# Pointwise convergence of Random walk to the Brownian motion

Let $\{X_n\}_{n \in \mathbb{N}}$ be a sequence of i.i.d random variables taking value in the set $\{-1,1\}$ with $P(X_n = 1) = \frac{1}{2}$. Let $S_n = \sum\limits_{i=1}^n X_n$, and for $k \in \mathbb{N}$ define the random process $B^k$ as $$B^k(t) = \frac{S_{[kt]}}{\sqrt{k}} \qquad t \in \mathbb{R}$$

where $[x]$ is the integer part of $x$.

I know that $(B^k(t))_{t \in \mathbb{R}}$ converges to the standard Brownian motion in distribution, does it also converges pointwise? i.e. is there a random process $\{B(t)\}_{t\in \mathbb{R}}$ so that $$\forall t \in \mathbb{R} \quad \lim_{k \to \infty} B^k(t) = B(t) \quad \text{a.s}$$ and further that $B(t)$ is the Brownian motion.
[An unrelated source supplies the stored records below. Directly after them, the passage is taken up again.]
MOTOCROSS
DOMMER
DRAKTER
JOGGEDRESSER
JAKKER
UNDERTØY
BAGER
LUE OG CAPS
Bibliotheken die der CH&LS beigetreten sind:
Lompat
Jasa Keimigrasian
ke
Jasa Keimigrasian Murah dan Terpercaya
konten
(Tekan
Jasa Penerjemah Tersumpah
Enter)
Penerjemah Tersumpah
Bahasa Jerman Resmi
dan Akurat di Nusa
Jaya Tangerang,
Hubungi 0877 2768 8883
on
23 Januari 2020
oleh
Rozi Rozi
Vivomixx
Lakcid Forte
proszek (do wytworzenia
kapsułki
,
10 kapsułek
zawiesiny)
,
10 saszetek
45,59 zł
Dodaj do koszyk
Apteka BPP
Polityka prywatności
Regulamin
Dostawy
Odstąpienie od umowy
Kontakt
• If the pointwise limit exists, then it must be BM. So the question really is if the limit exists. – Miheer May 5 '17 at 15:10
• A related question seems to be : is there pointwise convergence in the central limit theorem – Miheer May 5 '17 at 15:19

## 1 Answer

No, it doesn't. By the Kolmogorov 0-1 law, if the a.s. (or even i.p.) limit exists, it is a constant, which is absurd.
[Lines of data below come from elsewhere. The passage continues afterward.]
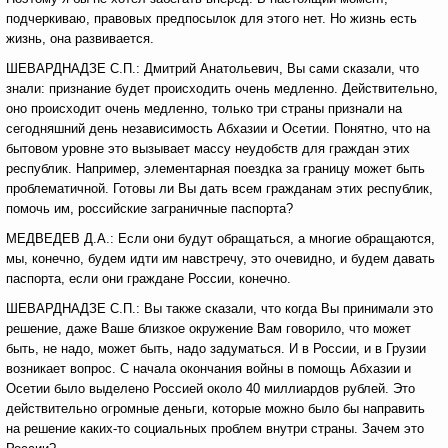
подчеркиваю, правовых предпосылок для этого нет. Но жизнь есть
жизнь, она развивается.
ШЕВАРДНАДЗЕ С.П.: Дмитрий Анатольевич, Вы сами сказали, что
знали: признание будет происходить очень медленно. Действительно,
оно происходит очень медленно, только три страны признали на
сегодняшний день независимость Абхазии и Осетии. Понятно, что на
бытовом уровне это вызывает массу неудобств для граждан этих
республик. Например, элементарная поездка за границу может быть
проблематичной. Готовы ли Вы дать всем гражданам этих республик,
помочь им, российские заграничные паспорта?
МЕДВЕДЕВ Д.А.: Если они будут обращаться, а многие обращаются,
мы, конечно, будем идти им навстречу, это очевидно, и будем давать
паспорта, если они граждане России, конечно.
ШЕВАРДНАДЗЕ С.П.: Вы также сказали, что когда Вы принимали это
решение, даже Ваше близкое окружение Вам говорило, что может
быть, не надо, может быть, надо задуматься. И в России, и в Грузии
возникает вопрос. С начала окончания войны в помощь Абхазии и
Осетии было выделено Россией около 40 миллиардов рублей. Это
действительно огромные деньги, которые можно было бы направить
на решение каких-то социальных проблем внутри страны. Зачем это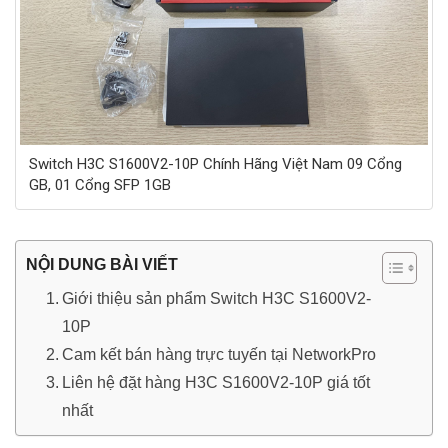
Switch H3C S1600V2-10P Chính Hãng Việt Nam 09 Cổng
GB, 01 Cổng SFP 1GB
NỘI DUNG BÀI VIẾT
Giới thiệu sản phẩm Switch H3C S1600V2-
10P
Cam kết bán hàng trực tuyến tại NetworkPro
Liên hệ đặt hàng H3C S1600V2-10P giá tốt
nhất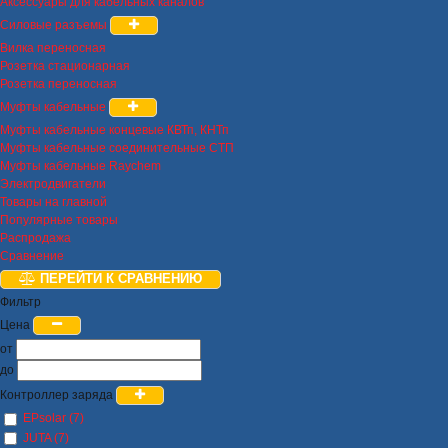
Аксессуары для кабельных каналов
Силовые разъемы
Вилка переносная
Розетка стационарная
Розетка переносная
Муфты кабельные
Муфты кабельные концевые КВТп, КНТп
Муфты кабельные соединительные СТП
Муфты кабельные Raychem
Электродвигатели
Товары на главной
Популярные товары
Распродажа
Сравнение
ПЕРЕЙТИ К СРАВНЕНИЮ
Фильтр
Цена
от
до
Контроллер заряда
EPsolar (7)
JUTA (7)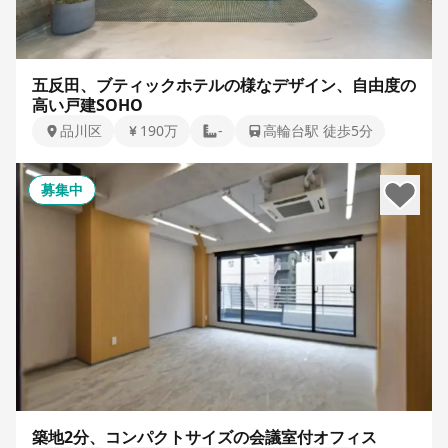
五反田、ブティックホテルの様なデザイン、自由度の
高い戸建SOHO
品川区
190万
-
高輪台駅 徒歩5分
募集中
築地2分、コンパクトサイズの会議室付オフィス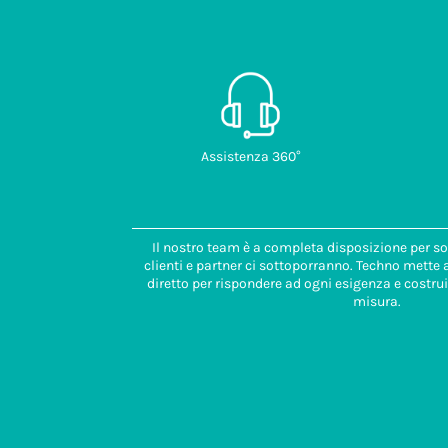
Assistenza 360°
Il nostro team è a completa disposizione per so
clienti e partner ci sottoporranno. Techno mette
diretto per rispondere ad ogni esigenza e costrui
misura.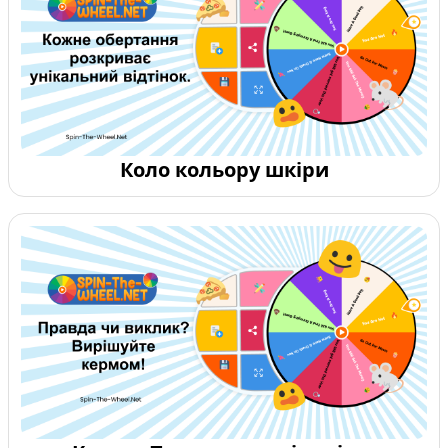
Коло кольору шкіри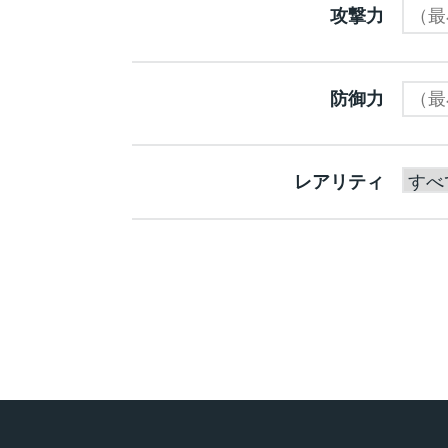
攻撃力
防御力
レアリティ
To see this, let's take $t=1$ for simplicity. Suppose that $S_k / \sqrt{k} \to Y$ a.s. Fix $j$ and write, for $k \ge j$,

$$\frac{S_k}{\sqrt{k}} = \frac{X_1 + \dots + X_{j-1}}{\sqrt{k}} + \frac{X_{j} + \dots + X_k}{\sqrt{k}}$$

As $k \to \infty$, the first term goes to zero a.s. (since the numerator does not depend on $k$). So we have

$$Y = \lim_{k \to \infty} \frac{X_{j} + \dots + X_k}{\sqrt{k}}$$

which shows that $Y \in \sigma(X_j, X_{j+1}, \dots)$. But $j$ was arbitrary, so this shows that $Y$ is a tail random variable. Kolmogorov says the tail $\sigma$-field is almost trivial, meaning that $Y$ is a.s. equal to a constant.

Alternatively, the law of the iterated logarithm for random walk will also show you that, almost surely, $\limsup S_k / \sqrt{k} = +\infty$ and $\liminf S_k / \sqrt{k} = -\infty$.